-- Opening Marker --
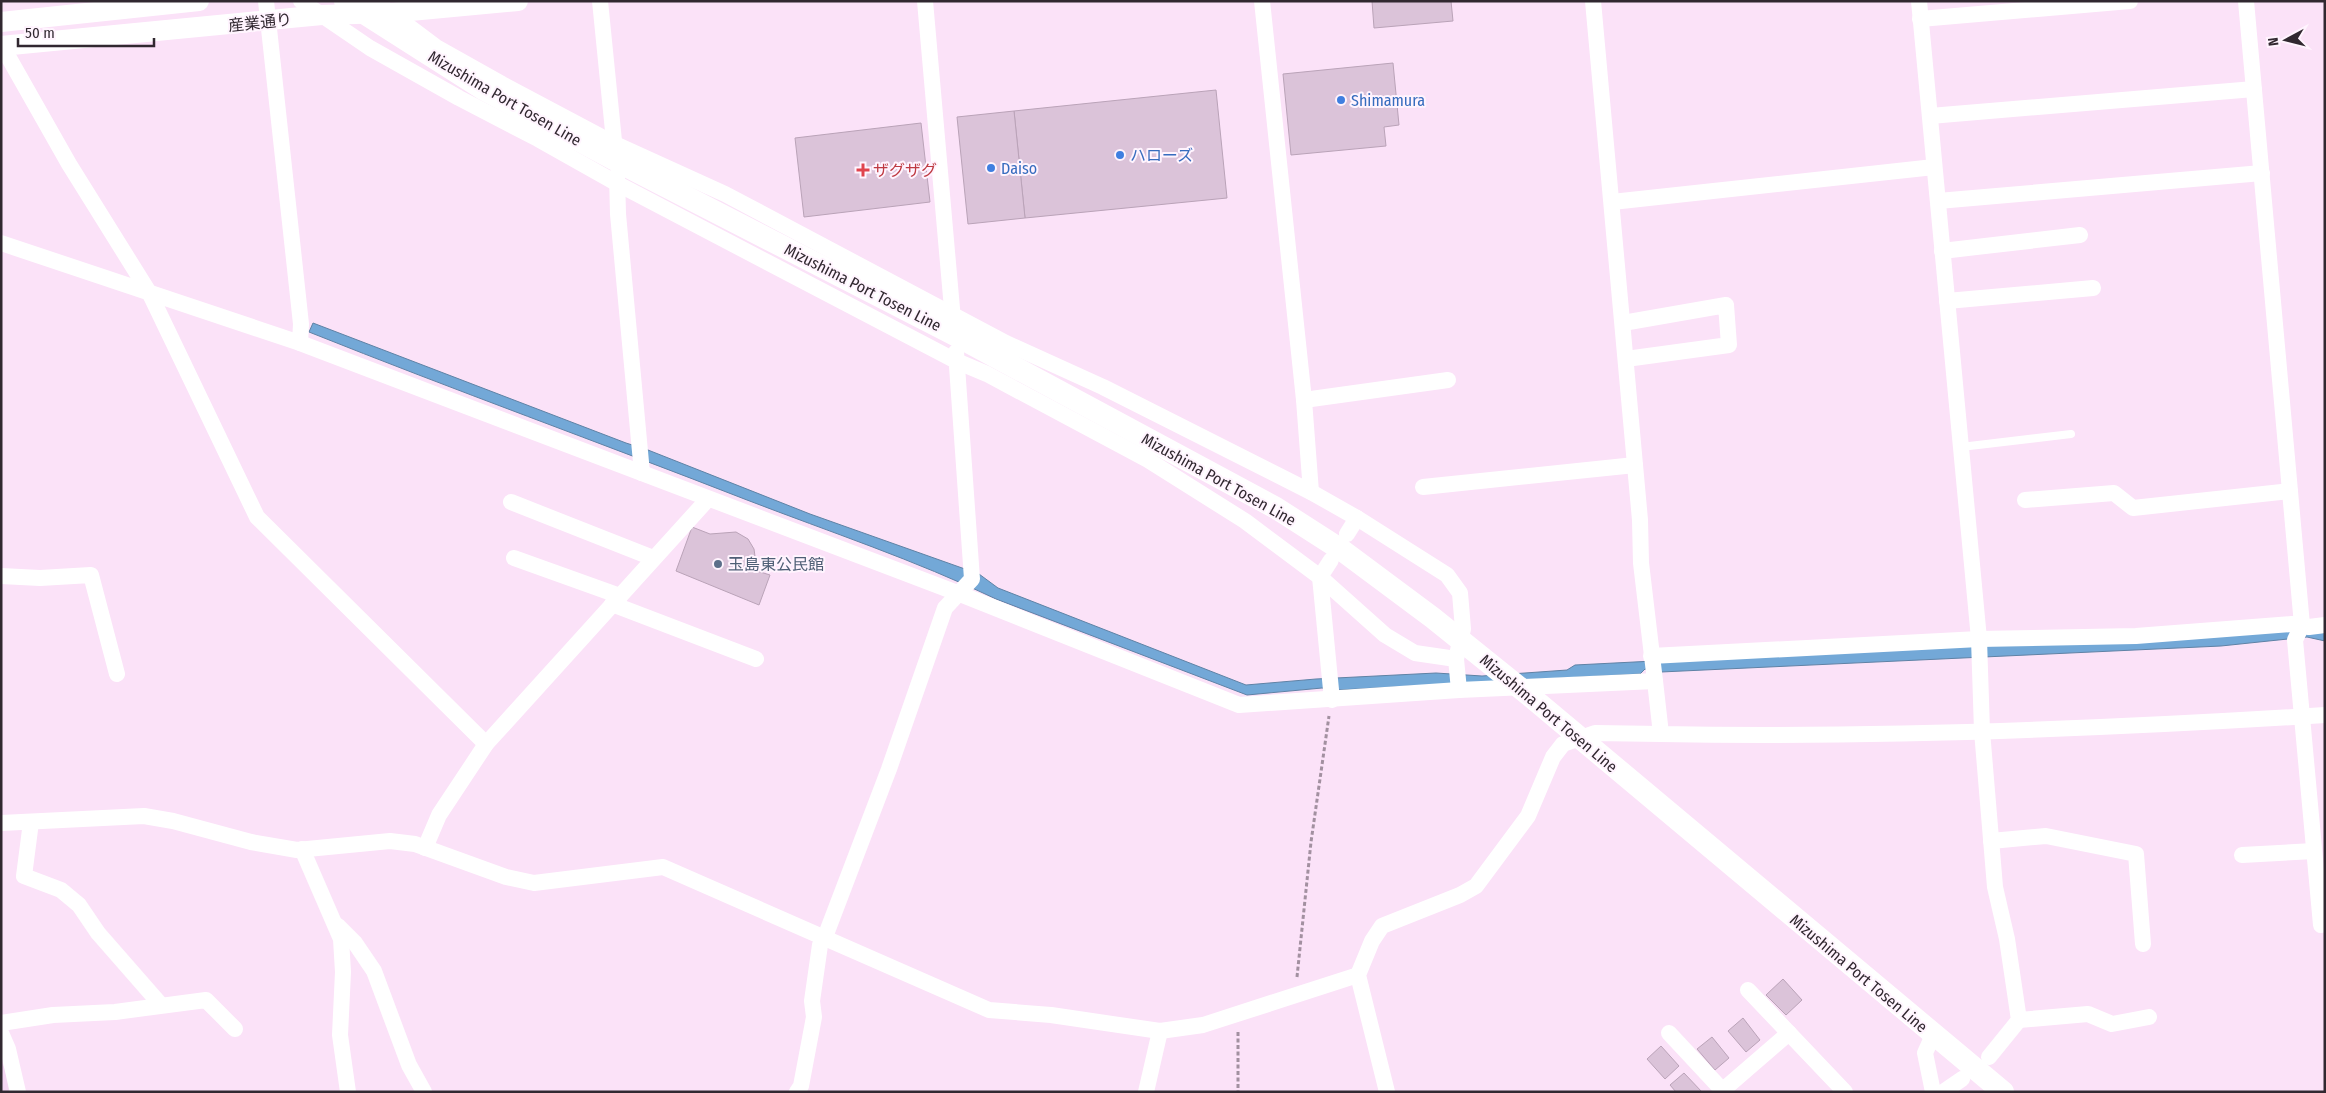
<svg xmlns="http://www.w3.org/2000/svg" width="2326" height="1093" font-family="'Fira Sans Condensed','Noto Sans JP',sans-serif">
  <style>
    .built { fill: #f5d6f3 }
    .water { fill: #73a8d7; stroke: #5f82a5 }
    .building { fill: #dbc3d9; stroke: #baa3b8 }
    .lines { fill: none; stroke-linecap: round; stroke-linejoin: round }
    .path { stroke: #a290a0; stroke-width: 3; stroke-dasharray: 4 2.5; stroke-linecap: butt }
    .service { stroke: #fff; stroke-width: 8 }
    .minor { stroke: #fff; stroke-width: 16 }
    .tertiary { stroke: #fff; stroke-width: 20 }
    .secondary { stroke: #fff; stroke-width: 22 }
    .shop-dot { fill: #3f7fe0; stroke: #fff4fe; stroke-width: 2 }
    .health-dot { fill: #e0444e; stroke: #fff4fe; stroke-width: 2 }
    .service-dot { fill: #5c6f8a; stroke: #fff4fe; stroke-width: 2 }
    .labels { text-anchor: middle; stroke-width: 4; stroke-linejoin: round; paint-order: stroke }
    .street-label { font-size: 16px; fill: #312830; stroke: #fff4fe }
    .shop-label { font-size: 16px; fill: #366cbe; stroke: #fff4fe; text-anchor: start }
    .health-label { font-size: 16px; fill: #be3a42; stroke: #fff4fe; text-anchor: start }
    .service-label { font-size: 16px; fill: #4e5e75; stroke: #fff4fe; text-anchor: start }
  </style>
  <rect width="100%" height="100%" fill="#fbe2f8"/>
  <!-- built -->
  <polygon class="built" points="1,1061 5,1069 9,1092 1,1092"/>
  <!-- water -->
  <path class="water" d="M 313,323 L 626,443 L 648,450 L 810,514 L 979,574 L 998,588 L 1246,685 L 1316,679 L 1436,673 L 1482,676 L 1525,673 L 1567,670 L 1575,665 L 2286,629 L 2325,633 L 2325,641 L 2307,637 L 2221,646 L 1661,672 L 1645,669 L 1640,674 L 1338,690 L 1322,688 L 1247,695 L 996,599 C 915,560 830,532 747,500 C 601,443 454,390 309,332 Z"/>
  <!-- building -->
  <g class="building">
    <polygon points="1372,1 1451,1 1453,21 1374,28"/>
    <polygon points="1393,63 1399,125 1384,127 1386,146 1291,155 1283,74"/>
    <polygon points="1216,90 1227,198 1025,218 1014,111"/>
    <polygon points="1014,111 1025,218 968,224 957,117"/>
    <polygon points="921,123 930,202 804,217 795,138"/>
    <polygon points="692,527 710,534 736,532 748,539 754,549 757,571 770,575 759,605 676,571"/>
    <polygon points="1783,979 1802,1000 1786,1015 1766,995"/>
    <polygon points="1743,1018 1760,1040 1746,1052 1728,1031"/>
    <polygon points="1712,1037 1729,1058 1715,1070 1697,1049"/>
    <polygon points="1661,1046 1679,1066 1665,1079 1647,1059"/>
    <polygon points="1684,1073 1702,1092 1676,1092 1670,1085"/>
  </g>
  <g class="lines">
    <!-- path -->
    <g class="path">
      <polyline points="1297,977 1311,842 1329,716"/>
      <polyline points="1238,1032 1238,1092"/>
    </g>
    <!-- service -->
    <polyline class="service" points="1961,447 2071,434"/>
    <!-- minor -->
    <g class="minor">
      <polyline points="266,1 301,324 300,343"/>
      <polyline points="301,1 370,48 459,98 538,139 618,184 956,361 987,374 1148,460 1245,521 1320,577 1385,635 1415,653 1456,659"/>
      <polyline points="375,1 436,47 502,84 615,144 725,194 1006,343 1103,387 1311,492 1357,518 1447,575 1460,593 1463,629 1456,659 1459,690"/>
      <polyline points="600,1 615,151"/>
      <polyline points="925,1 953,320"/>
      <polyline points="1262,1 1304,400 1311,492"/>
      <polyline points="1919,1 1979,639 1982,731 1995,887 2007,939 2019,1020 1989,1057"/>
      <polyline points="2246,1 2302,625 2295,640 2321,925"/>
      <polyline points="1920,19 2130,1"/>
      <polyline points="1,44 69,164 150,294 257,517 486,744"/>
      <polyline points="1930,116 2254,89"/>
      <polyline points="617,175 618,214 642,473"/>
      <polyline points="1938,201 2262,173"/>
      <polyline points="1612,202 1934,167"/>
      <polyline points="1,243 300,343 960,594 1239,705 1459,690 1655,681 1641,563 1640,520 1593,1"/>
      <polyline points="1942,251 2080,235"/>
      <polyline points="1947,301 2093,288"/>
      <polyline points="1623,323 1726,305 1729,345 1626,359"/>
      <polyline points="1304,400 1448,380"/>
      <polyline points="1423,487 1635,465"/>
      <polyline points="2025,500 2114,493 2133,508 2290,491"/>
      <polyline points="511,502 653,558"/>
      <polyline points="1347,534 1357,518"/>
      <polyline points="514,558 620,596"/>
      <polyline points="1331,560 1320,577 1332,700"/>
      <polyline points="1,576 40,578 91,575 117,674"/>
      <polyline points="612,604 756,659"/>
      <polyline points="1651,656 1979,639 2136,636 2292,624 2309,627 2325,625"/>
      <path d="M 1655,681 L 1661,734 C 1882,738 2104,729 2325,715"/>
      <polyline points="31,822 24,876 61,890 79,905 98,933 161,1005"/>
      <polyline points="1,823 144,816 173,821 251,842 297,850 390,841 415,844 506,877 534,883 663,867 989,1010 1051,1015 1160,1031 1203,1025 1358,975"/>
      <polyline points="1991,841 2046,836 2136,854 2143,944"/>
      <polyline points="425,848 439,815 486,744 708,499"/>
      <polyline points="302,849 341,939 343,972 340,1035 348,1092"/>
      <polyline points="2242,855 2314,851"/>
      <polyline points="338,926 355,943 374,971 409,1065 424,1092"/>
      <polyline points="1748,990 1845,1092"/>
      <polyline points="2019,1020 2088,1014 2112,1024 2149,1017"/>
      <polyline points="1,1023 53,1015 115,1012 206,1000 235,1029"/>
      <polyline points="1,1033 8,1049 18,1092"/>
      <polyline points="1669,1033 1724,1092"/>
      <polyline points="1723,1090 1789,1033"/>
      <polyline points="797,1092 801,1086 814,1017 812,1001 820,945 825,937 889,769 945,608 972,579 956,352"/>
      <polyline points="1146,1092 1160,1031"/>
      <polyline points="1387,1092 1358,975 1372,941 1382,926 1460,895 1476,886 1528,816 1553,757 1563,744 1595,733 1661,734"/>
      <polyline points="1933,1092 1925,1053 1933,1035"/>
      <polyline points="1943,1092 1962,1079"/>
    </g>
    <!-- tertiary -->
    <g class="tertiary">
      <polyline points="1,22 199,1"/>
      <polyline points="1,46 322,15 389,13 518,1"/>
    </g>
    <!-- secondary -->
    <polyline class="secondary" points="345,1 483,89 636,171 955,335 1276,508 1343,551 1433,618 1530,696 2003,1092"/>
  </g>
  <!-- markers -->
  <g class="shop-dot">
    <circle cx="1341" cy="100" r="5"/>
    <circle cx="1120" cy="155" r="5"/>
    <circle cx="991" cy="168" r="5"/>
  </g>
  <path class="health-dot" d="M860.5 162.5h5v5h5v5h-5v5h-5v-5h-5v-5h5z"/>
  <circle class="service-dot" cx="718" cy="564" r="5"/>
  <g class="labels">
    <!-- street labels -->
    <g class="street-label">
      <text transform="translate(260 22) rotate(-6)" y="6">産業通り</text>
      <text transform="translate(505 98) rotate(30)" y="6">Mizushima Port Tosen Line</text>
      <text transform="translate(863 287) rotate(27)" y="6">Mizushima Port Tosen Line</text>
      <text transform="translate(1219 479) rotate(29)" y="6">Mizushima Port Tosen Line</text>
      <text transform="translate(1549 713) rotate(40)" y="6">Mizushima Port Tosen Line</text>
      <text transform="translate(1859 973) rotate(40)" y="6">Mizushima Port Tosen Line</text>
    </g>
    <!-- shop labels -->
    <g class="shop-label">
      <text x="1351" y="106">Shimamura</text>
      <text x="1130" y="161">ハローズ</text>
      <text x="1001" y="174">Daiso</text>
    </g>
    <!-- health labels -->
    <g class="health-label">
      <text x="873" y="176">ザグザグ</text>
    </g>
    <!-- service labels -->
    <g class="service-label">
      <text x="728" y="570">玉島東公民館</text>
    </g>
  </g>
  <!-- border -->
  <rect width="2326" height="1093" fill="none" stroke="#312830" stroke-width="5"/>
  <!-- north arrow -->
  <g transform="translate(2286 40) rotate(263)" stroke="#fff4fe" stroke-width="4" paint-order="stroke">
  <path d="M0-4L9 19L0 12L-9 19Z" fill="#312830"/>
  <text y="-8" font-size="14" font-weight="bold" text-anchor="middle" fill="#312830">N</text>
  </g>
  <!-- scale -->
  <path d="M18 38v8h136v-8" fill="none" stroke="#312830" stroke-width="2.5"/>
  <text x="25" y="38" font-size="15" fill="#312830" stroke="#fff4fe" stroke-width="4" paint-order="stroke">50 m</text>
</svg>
-- Closing Marker --
§ Work task
From the entries above, pull out each line that includes "lines".

§ Result for this task
    .lines { fill: none; stroke-linecap: round; stroke-linejoin: round }
  <g class="lines">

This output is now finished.